Republicans acknowledged the problems facing the White House but said Mr. Bush would ultimately be judged on whether he produced results in addressing the issues of most concern to the American people.

"If you look at poll numbers and things like that, we face challenges," said Ken Mehlman, chairman of the Republican National Committee. But even in the last few months, he said, the White House has made "tremendous long-term progress" on a variety of fronts.

He cited the referendum on a constitution in Iraq, signs that the economy remains strong and what he characterized as evidence that Mr. Bush's signature education legislation, the No Child Left Behind Act, is producing measurable results.

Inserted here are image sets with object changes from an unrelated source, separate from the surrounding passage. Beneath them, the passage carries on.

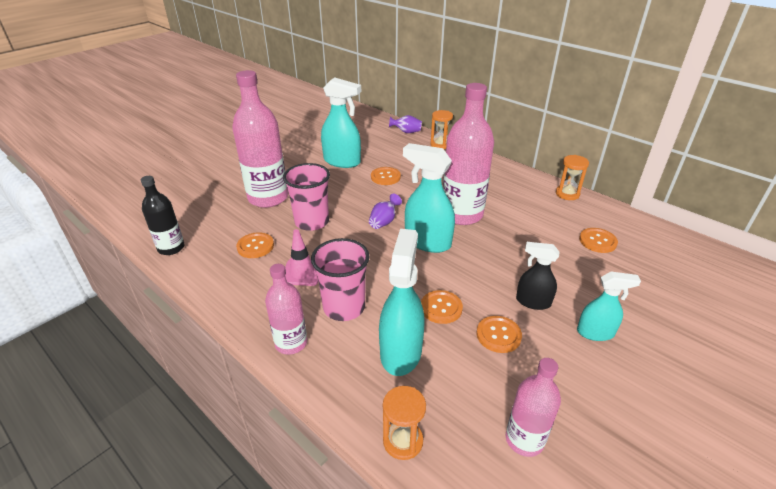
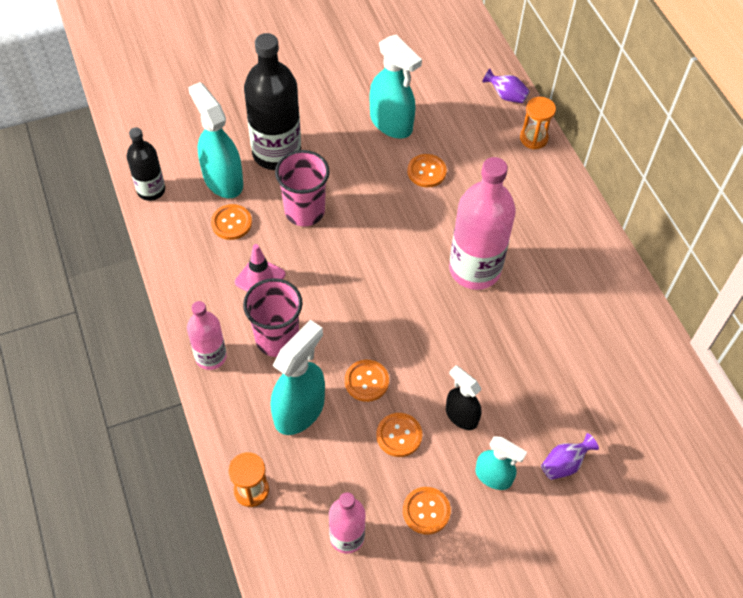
camera: 25 degrees right, 20 degrees up
(268, 198) = (276, 153): pink bottle -> black bottle
(384, 221) = (381, 243): purple vase -> purple vase (564, 464)
(427, 242) = (408, 293): turquoise spray bottle -> turquoise spray bottle (223, 180)
(567, 194) = (627, 291): orange hourglass -> none
(597, 241) = (598, 375): orange button -> orange button (426, 511)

Mr. Fitzgerald has been focused on whether there was an illegal effort at the White House to undermine the credibility of Joseph C. Wilson IV, a former ambassador who became a critic of the administration's Iraq policy by his dismissive comments over the possibility that Baghdad had sought to buy uranium fuel from Niger.

The prosecutor has sought to determine if the effort against Mr. Wilson involved the intentional identification of his wife, Valerie Wilson. Mr. Fitzgerald has tried to find out whether Bush officials violated the law that protects the identities of undercover officers like Ms. Wilson or sought to impede the inquiry by misleading investigators or providing false information about their actions.